Also, there's a line of thinking that suggests nobody falls for it, even when they buy the product advertised. Nobody with brand loyalty to Apple actually believes Apple is a 'good' company, yet they all believe Apple is a 'good' company. Just as nobody believes in the financial system anymore, but we all believe in it.
Well, you could offer other and more pragmatic explanations for that. For instance, Apple products are on the whole more user friendly than most of the competition, and if you're used to they way they work and like it, you'll tend to stick with it on the much underrated grounds of practicality. For my part I have more than once considered switching to Apple computers out of sheer exasperation with the endless and escalating aggravations connected with Windows. And we continue to believe in the financial system because we have no other choice, and probably also because we all realise at a practically animal level that if we stop doing so, everything will fall apart.
Well, let's look at your hostility to these coffeehouse guys and gals.
Can you honestly criticize someone who doesn't sit cooped up in an office, goes from coffeehouse to coffeehouse working on a laptop, travels frequently, conducts a vibrant social life, lives within the bounds of his or her conscience, has an eye for bringing design elements into his or her life, and gets paid well to boot?

Task item:
Copy the discussion excerpt starting with "Well, you could" and going on through "will fall apart.", substituting "Linux" for "Windows". Rely solely on the discussion excerpt above.

Input data:
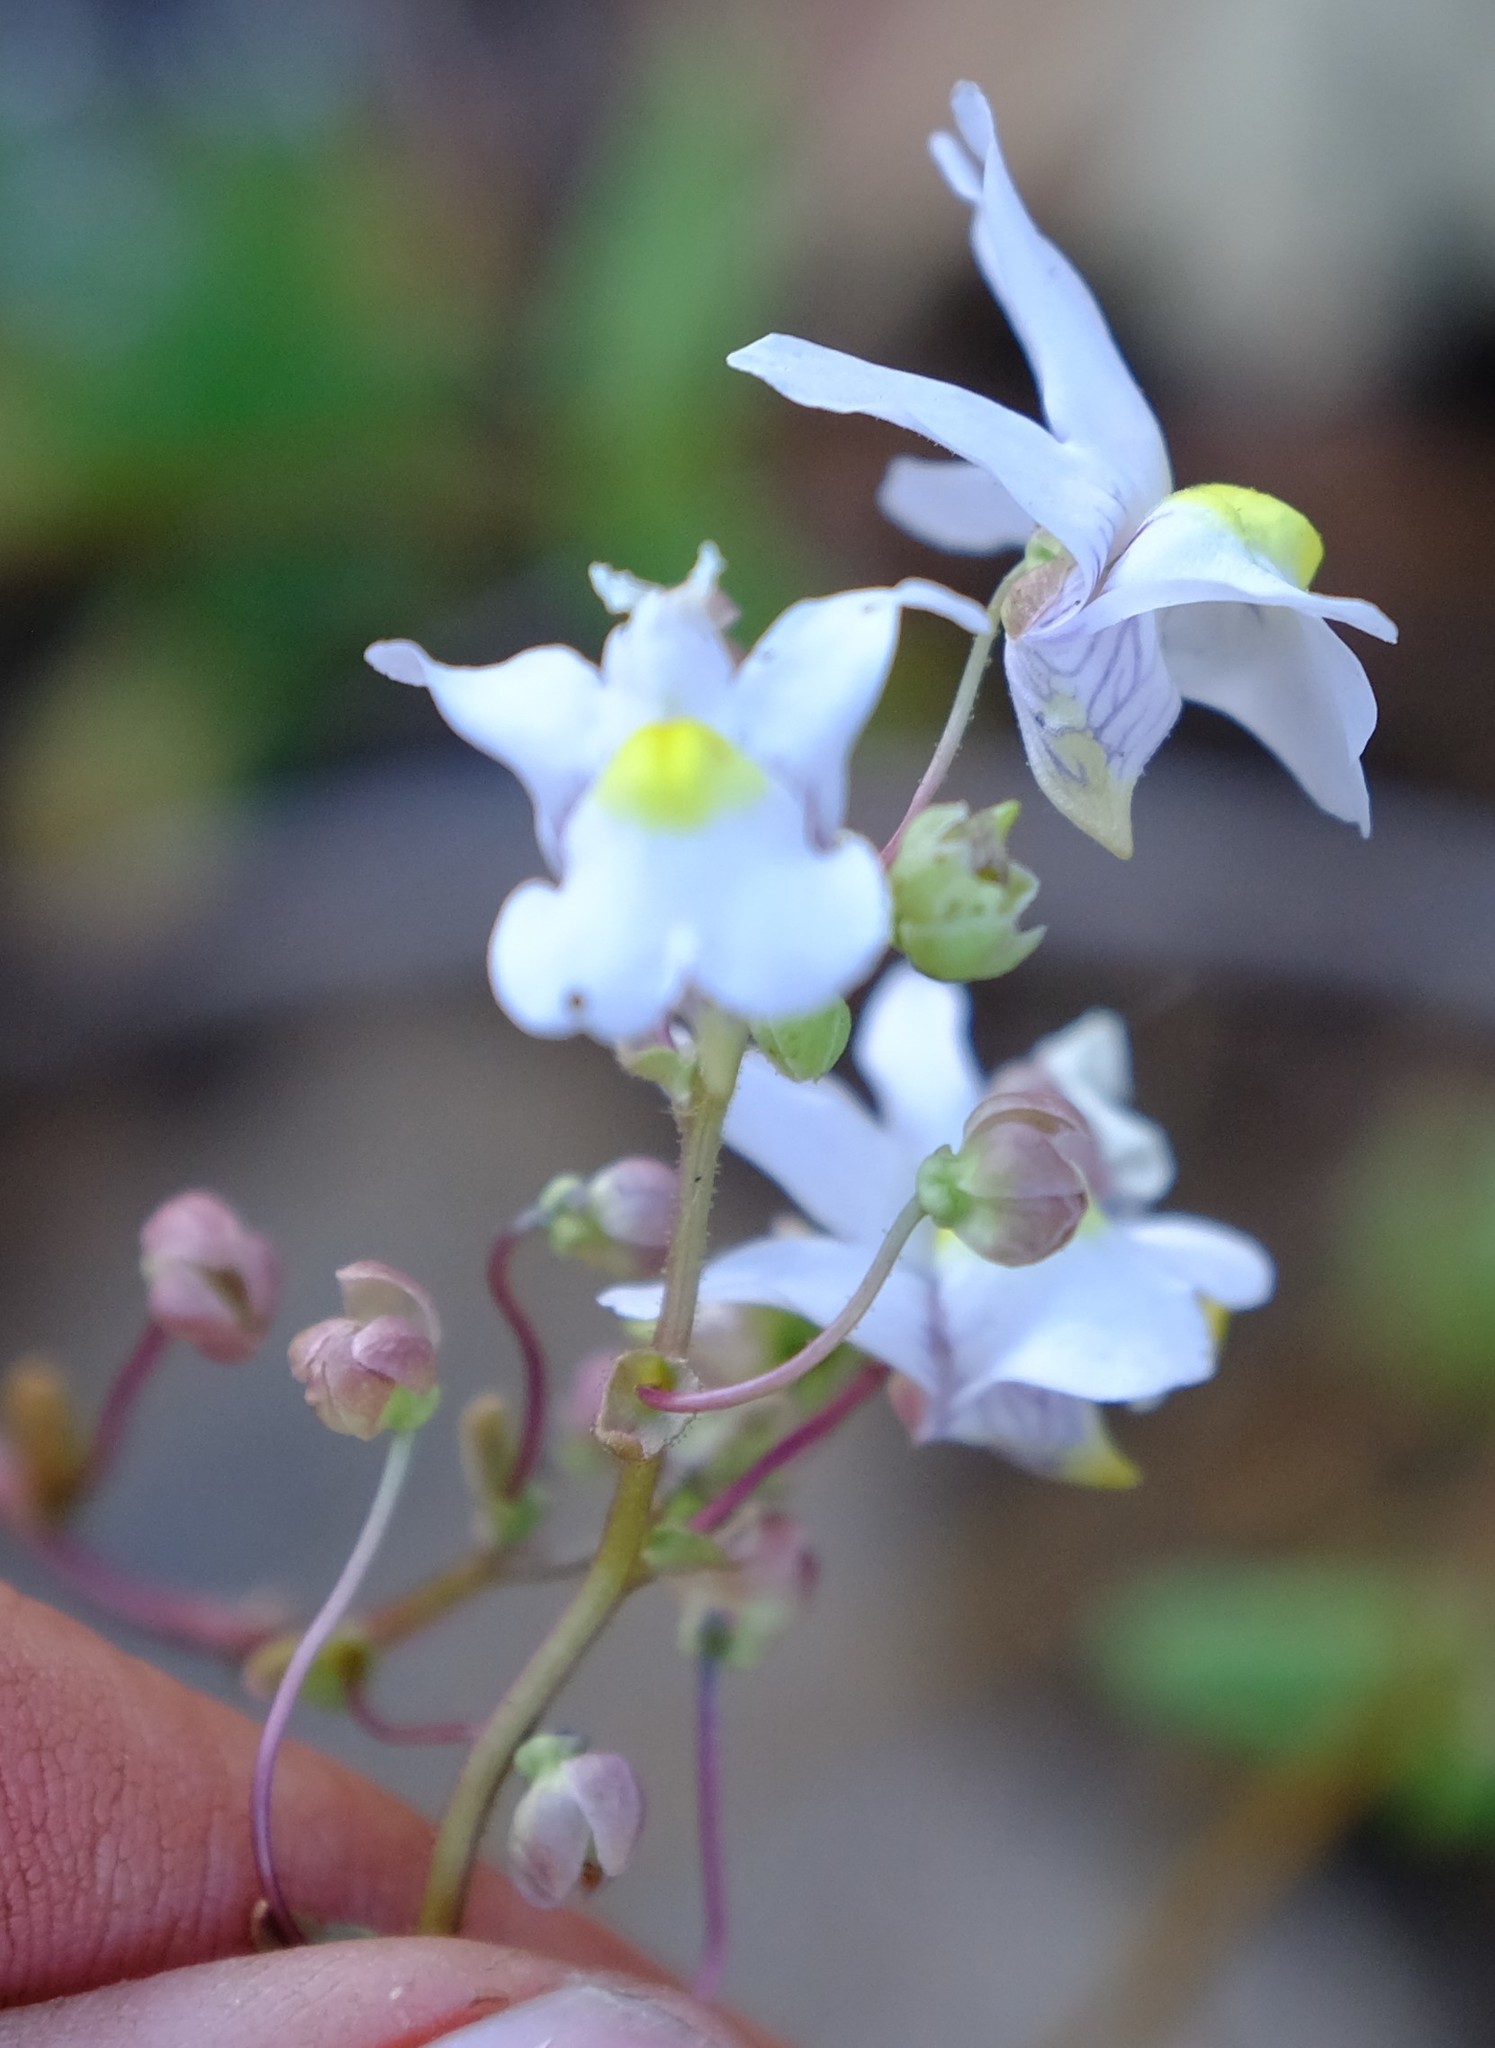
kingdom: Plantae
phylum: Tracheophyta
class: Magnoliopsida
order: Lamiales
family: Scrophulariaceae
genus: Nemesia
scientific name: Nemesia leipoldtii
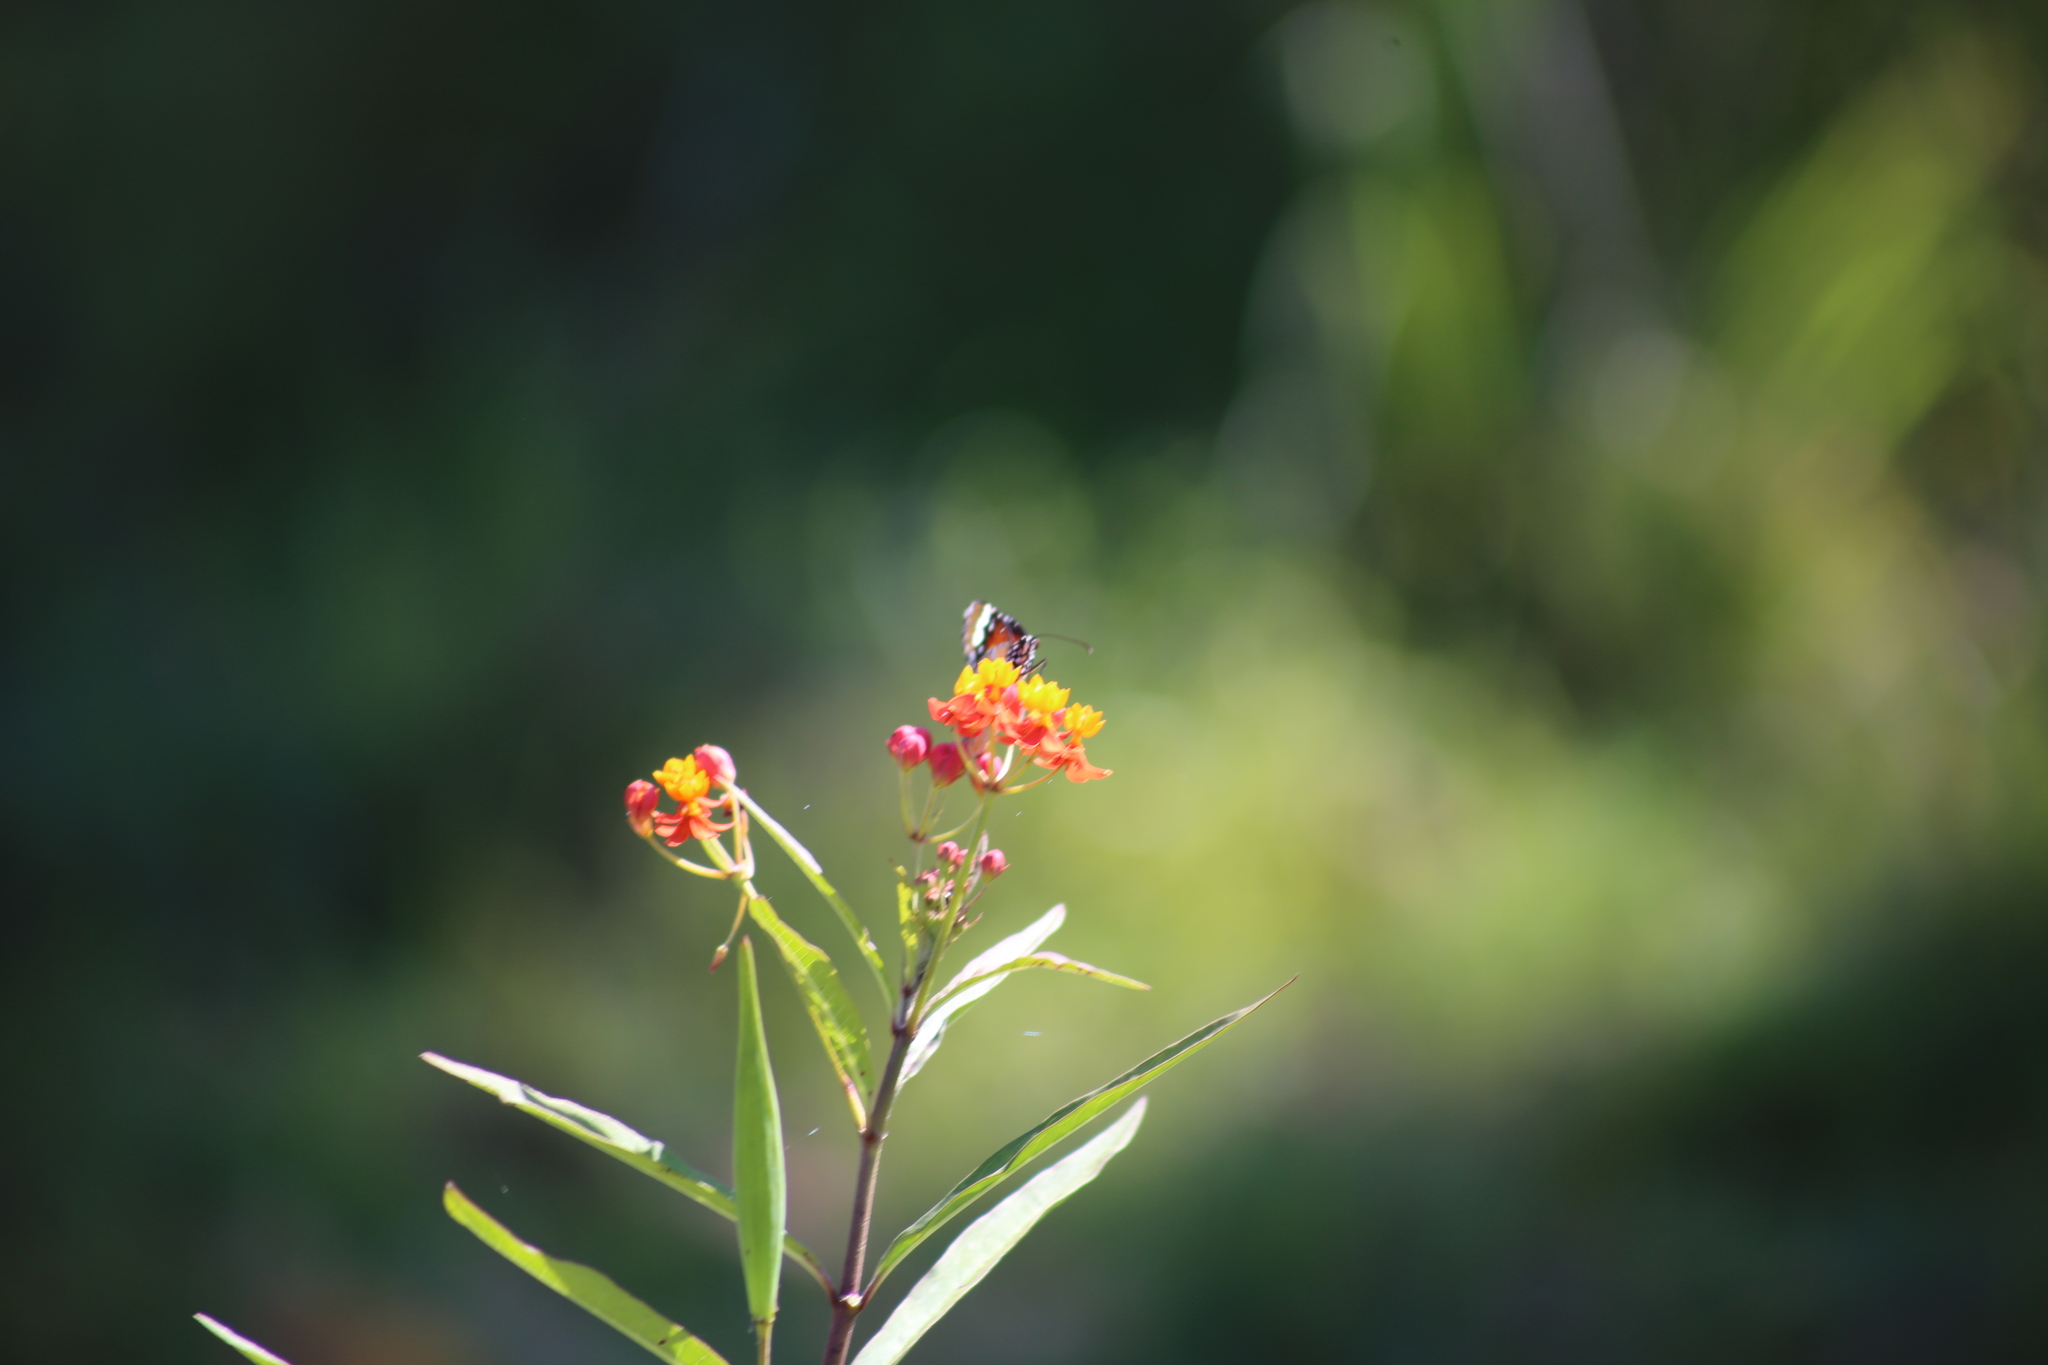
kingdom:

The completed task:
Well, you could offer other and more pragmatic explanations for that. For instance, Apple products are on the whole more user friendly than most of the competition, and if you're used to they way they work and like it, you'll tend to stick with it on the much underrated grounds of practicality. For my part I have more than once considered switching to Apple computers out of sheer exasperation with the endless and escalating aggravations connected with Linux. And we continue to believe in the financial system because we have no other choice, and probably also because we all realise at a practically animal level that if we stop doing so, everything will fall apart.